Exercise brief: Out of the lines below, please list those that hold the string "ключей".

Listed entries:
┄┄┄┄┄┄
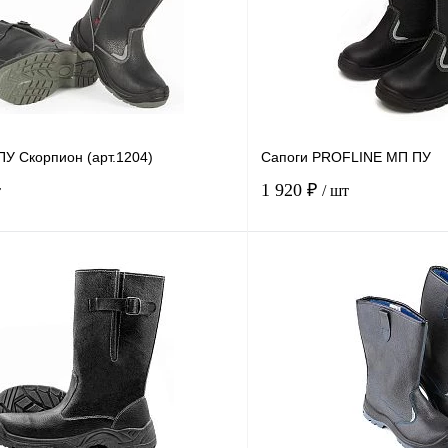
ПУ Скорпион (арт.1204)
Сапоги PROFLINE МП ПУ
1 920 ₽
т
/ шт
В корзину
Купить в
Сравнение
Купить в
1 клик
В избранное
В
В избранное
наличии
н
Размер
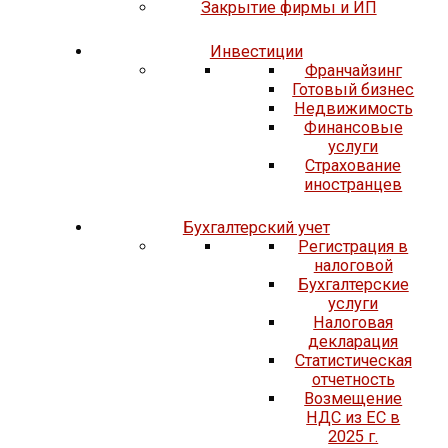
Закрытие фирмы и ИП
Инвестиции
Франчайзинг
Готовый бизнес
Недвижимость
Финансовые
услуги
Страхование
иностранцев
Бухгалтерский учет
Регистрация в
налоговой
Бухгалтерские
услуги
Налоговая
декларация
Статистическая
отчетность
Возмещение
НДС из ЕС в
2025 г.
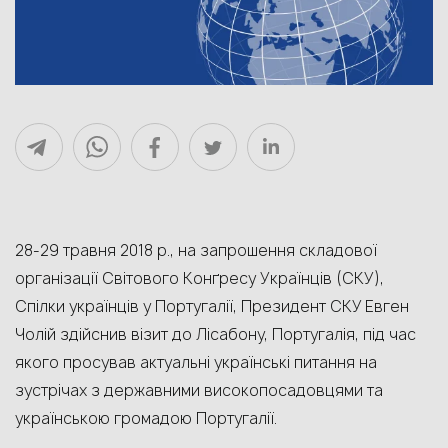
28-29 травня 2018 р., на запрошення складової
організації Світового Конґресу Українців (СКУ),
Спілки українців у Португалії, Президент СКУ Евген
Чолій здійснив візит до Лісабону, Португалія, під час
якого просував актуальні українські питання на
зустрічах з державними високопосадовцями та
українською громадою Португалії.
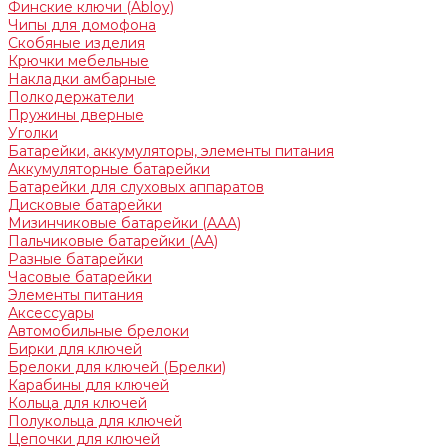
Финские ключи (Abloy)
Чипы для домофона
Скобяные изделия
Крючки мебельные
Накладки амбарные
Полкодержатели
Пружины дверные
Уголки
Батарейки, аккумуляторы, элементы питания
Аккумуляторные батарейки
Батарейки для слуховых аппаратов
Дисковые батарейки
Мизинчиковые батарейки (AAA)
Пальчиковые батарейки (AA)
Разные батарейки
Часовые батарейки
Элементы питания
Аксессуары
Автомобильные брелоки
Бирки для ключей
Брелоки для ключей (Брелки)
Карабины для ключей
Кольца для ключей
Полукольца для ключей
Цепочки для ключей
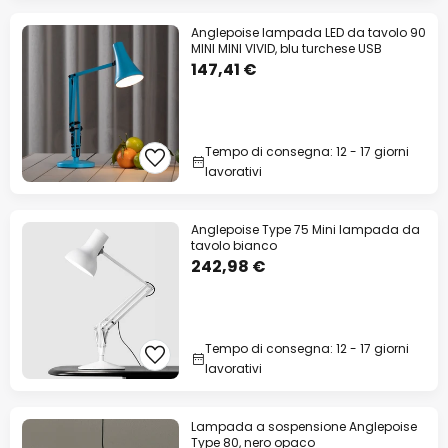
Anglepoise lampada LED da tavolo 90
MINI MINI VIVID, blu turchese USB
147,41 €
Tempo di consegna: 12 - 17 giorni
lavorativi
Anglepoise Type 75 Mini lampada da
tavolo bianco
242,98 €
Tempo di consegna: 12 - 17 giorni
lavorativi
Lampada a sospensione Anglepoise
Type 80, nero opaco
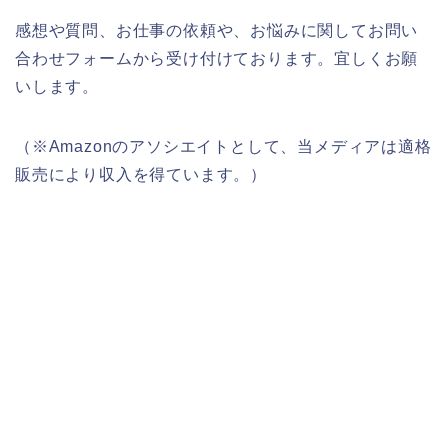
感想や質問、お仕事の依頼や、お悩みに関してお問い
合わせフォームから受け付けております。宜しくお願
いします。
（※Amazonのアソシエイトとして、当メディアは適格
販売により収入を得ています。）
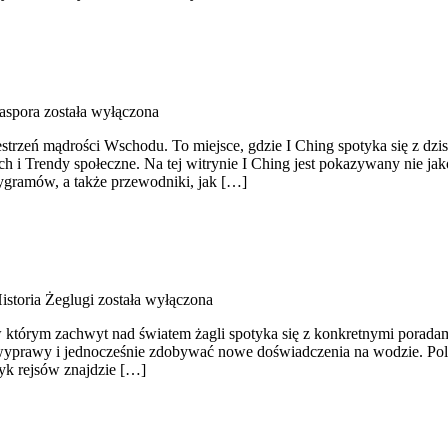
aspora
została wyłączona
zestrzeń mądrości Wschodu. To miejsce, gdzie I Ching spotyka się z dz
 Trendy społeczne. Na tej witrynie I Ching jest pokazywany nie jako t
trygramów, a także przewodniki, jak […]
istoria Żeglugi
została wyłączona
, w którym zachwyt nad światem żagli spotyka się z konkretnymi porada
prawy i jednocześnie zdobywać nowe doświadczenia na wodzie. Polec
tyk rejsów znajdzie […]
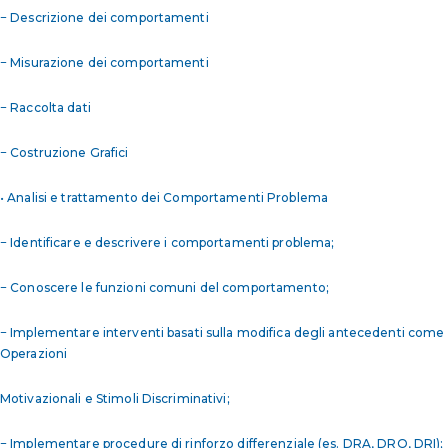
− Descrizione dei comportamenti
− Misurazione dei comportamenti
− Raccolta dati
− Costruzione Grafici
• Analisi e trattamento dei Comportamenti Problema
− Identificare e descrivere i comportamenti problema;
− Conoscere le funzioni comuni del comportamento;
− Implementare interventi basati sulla modifica degli antecedenti come
Operazioni
Motivazionali e Stimoli Discriminativi;
− Implementare procedure di rinforzo differenziale (es. DRA, DRO, DRI);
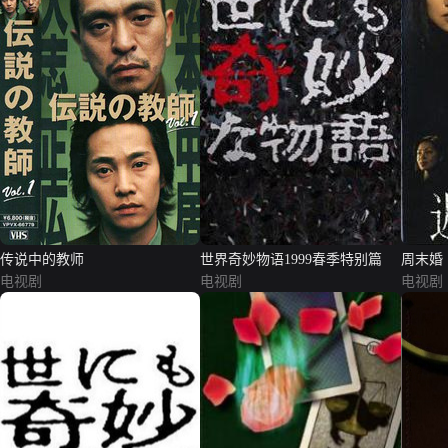
传说中的教师
世界奇妙物语1999春季特别篇
周末婚
电视剧
电视剧
电视剧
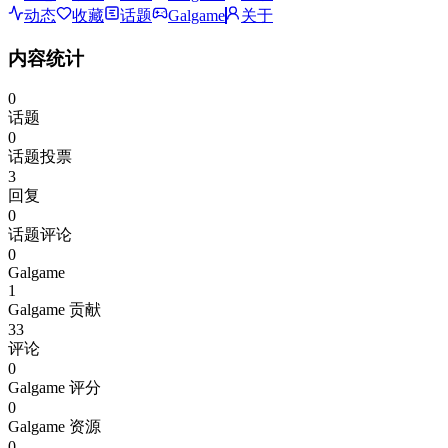
动态
收藏
话题
Galgame
关于
内容统计
0
话题
0
话题投票
3
回复
0
话题评论
0
Galgame
1
Galgame 贡献
33
评论
0
Galgame 评分
0
Galgame 资源
0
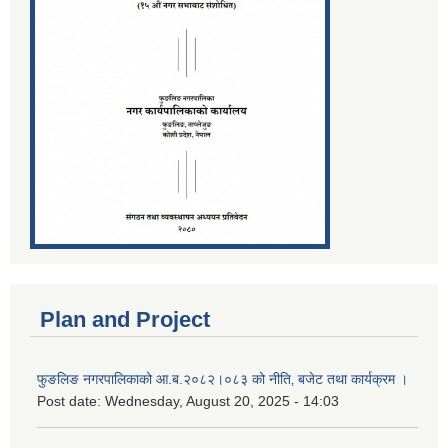
Plan and Project
फुङलिङ नगरपालिकाको आ.ब.२०८२।०८३ को नीति‚ बजेट तथा कार्यक्रम ।
Post date:
Wednesday, August 20, 2025 - 14:03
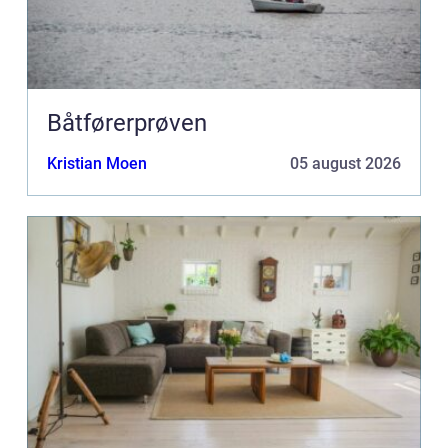
Båtførerprøven
Kristian Moen
05 august 2026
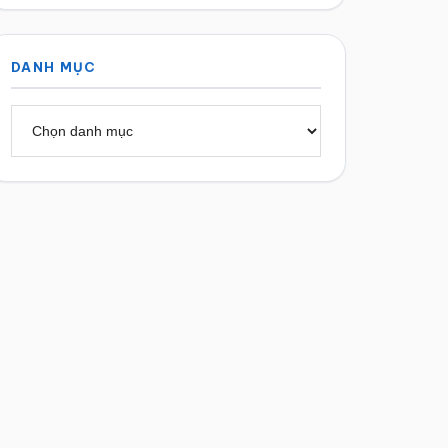
DANH MỤC
Danh
mục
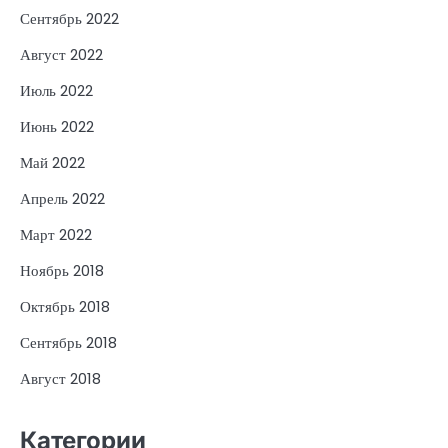
Сентябрь 2022
Август 2022
Июль 2022
Июнь 2022
Май 2022
Апрель 2022
Март 2022
Ноябрь 2018
Октябрь 2018
Сентябрь 2018
Август 2018
Категории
┄┄┄┄┄┄
Completed exercise:
Бирки для ключей
Брелоки для ключей (Брелки)
Карабины для ключей
Кольца для ключей
Полукольца для ключей
Цепочки для ключей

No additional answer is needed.